### Passage for review
"""
Microsoft releases security guidelines for Agile

The company seeks to pass the security lessons it has learned to other developers

Microsoft will release on Tuesday guidelines for developers building online applications and for those utilizing the Agile code-development process.

The Agile guidelines apply principles from Microsoft's Security Development Lifecycle (SDL) to Agile, an umbrella term for a development model frequently used for Web-based applications released under short deadlines, called "sprints."

Microsoft adopted the SDL following the company's pledge in 2002 to build more secure code after several high-profile worms and other malicious software posed dangerous risks to its customers.

But the original SDL doesn't fit the Agile process. Agile differs in that developers have a set time in which to develop certain features, after which the application is immediately released in order to get customer feedback, said Bryan Sullivan, security program manager for Microsoft.
"""
### Data shown
"""
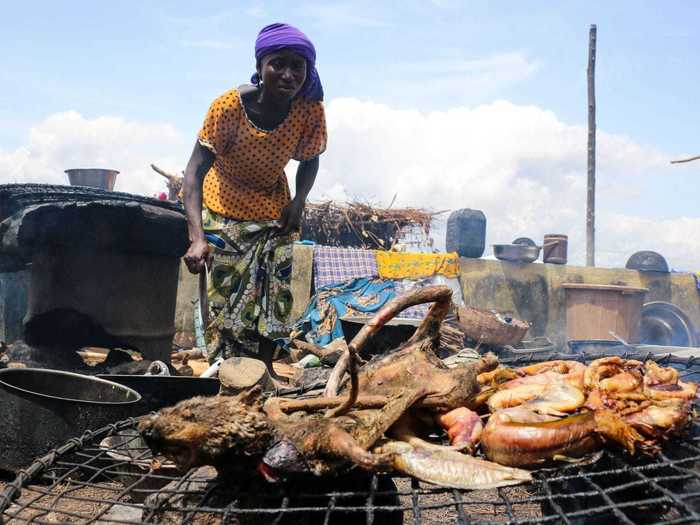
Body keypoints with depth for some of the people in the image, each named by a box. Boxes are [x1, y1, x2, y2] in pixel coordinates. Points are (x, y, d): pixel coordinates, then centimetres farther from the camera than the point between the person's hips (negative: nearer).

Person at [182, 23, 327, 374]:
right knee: (226, 293, -2)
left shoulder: (311, 111, -19)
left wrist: (299, 201, -19)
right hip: (223, 209, -3)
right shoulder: (230, 105, -29)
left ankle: (264, 369, 16)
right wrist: (197, 237, -43)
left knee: (273, 291, 3)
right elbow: (195, 170, -31)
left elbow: (309, 161, 1)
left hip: (273, 210, 3)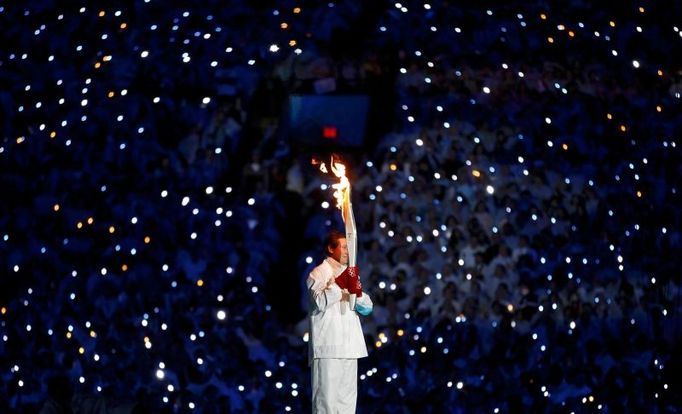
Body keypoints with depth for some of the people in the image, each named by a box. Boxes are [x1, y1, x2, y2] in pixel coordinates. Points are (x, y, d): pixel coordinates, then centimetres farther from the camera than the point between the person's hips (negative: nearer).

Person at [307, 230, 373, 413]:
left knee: (348, 395, 9)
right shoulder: (318, 274, -2)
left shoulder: (350, 274, 18)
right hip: (327, 345, -7)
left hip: (349, 346, 7)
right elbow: (320, 303, -18)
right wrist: (339, 285, -20)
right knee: (327, 393, -9)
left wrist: (357, 292, -7)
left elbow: (367, 308, 13)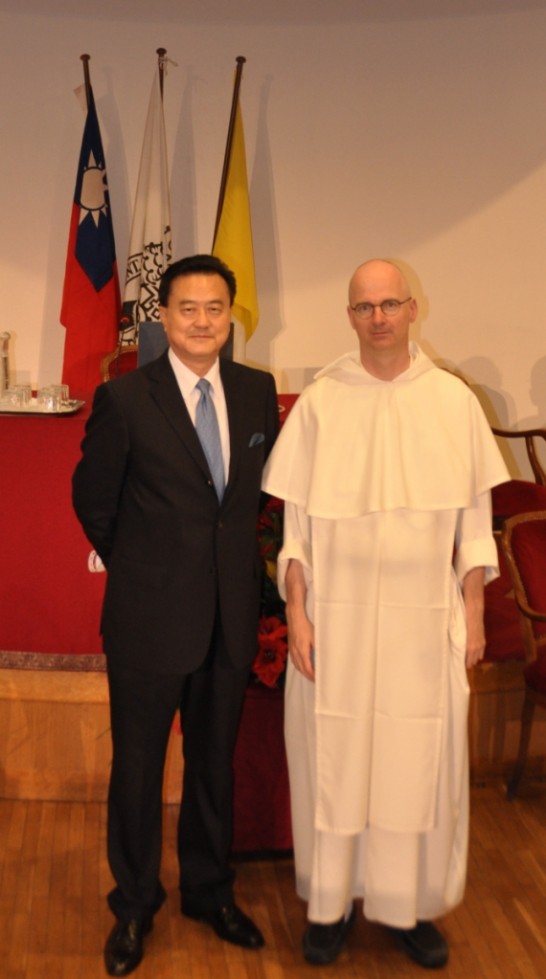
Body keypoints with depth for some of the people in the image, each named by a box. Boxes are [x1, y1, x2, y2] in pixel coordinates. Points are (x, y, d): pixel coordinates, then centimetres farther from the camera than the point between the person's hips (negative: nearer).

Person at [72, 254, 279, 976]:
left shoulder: (259, 392, 1)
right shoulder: (125, 400, -11)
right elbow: (92, 498, 0)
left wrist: (233, 558, 11)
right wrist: (134, 566, 9)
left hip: (231, 613, 4)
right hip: (149, 616, -3)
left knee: (215, 760, 17)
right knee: (137, 765, 10)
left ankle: (209, 891, 38)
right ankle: (134, 905, 31)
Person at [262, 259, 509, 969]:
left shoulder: (454, 401, 2)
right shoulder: (319, 403, -1)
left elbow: (473, 517, 4)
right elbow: (295, 522, 0)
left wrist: (474, 614, 2)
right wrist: (297, 614, -5)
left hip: (426, 621, 1)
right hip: (337, 617, -1)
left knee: (422, 762, 8)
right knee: (333, 755, 7)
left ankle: (412, 905, 27)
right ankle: (331, 901, 25)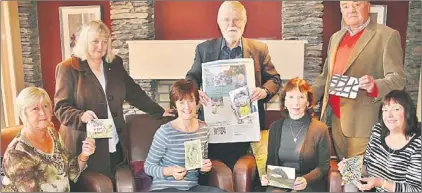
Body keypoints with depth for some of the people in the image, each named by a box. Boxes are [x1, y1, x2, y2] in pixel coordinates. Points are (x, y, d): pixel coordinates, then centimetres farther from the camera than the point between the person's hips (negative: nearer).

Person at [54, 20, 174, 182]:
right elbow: (61, 107, -8)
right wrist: (81, 116, -27)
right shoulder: (68, 69, -5)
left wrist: (159, 112, 17)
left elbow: (134, 92, 16)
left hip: (115, 145, 4)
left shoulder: (115, 64, 9)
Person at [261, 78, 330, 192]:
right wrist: (267, 177, -7)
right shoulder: (275, 127, 8)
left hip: (310, 185, -2)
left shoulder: (320, 129, -1)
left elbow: (324, 166, -1)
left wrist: (306, 179, -19)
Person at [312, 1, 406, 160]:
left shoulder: (387, 36, -6)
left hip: (363, 123, -6)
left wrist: (375, 86, -30)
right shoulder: (336, 37, 14)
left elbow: (398, 79, -11)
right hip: (334, 119, 6)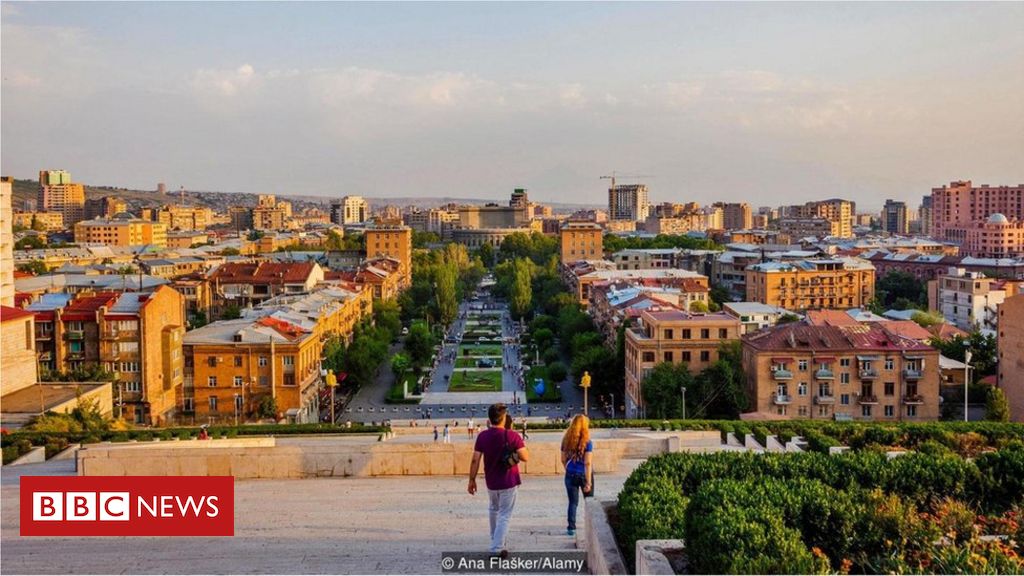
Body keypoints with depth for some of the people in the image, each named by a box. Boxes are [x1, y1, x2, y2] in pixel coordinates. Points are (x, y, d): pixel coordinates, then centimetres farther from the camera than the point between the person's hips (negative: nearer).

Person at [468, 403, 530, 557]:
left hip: (491, 482, 4)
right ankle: (497, 549, -4)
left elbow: (475, 460, -6)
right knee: (505, 515, 3)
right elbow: (525, 458, -15)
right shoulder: (512, 436, -15)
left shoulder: (482, 436, -7)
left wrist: (472, 480, 3)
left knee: (494, 510, 26)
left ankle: (495, 540, 39)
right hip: (509, 482, -4)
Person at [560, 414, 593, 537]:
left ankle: (571, 528, 10)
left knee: (573, 502, 11)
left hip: (570, 475, 3)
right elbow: (588, 463, -17)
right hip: (583, 475, -3)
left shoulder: (566, 440, -2)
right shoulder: (587, 442, -14)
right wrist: (588, 482, -17)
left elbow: (563, 460, 5)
"""
### Task details
Carry on the article about Microsoft's security guidelines for Agile development, picking up after its last sentence. The data has nothing to do with what comes next and can be left alone.

### Solved problem
The SDL was originally designed for products, such as the Windows OS, that are non-iterative, meaning that there aren't frequent releases of the product that add just a feature or two.

However, all of the SDL requirements have been adopted for the Agile process, but implemented differently, Sullivan said. Agile is used by 85 percent of technology industry professionals, according to Forrester.

Microsoft breaks the SDL down into three requirements: one-time only tasks, those that need to be done for every sprint, and finally "bucket" tasks, which need to be repeated periodically -- such as every six months -- but not for every sprint, Sullivan said.

The Agile guidelines will be available on Tuesday on www.microsoft.com.

Microsoft is also releasing a white paper on security for online Web applications.

As those applications are increasingly interacting and exchanging information, security is paramount, said Steve Lipner, senior director of security engineering at Microsoft's Trustworthy Computing Group.

The white paper outlines key security issues that developers should consider for Web applications, Lipner said.

It also discusses security issues that developers should think about when choosing a hosting provider, such as data and physical security.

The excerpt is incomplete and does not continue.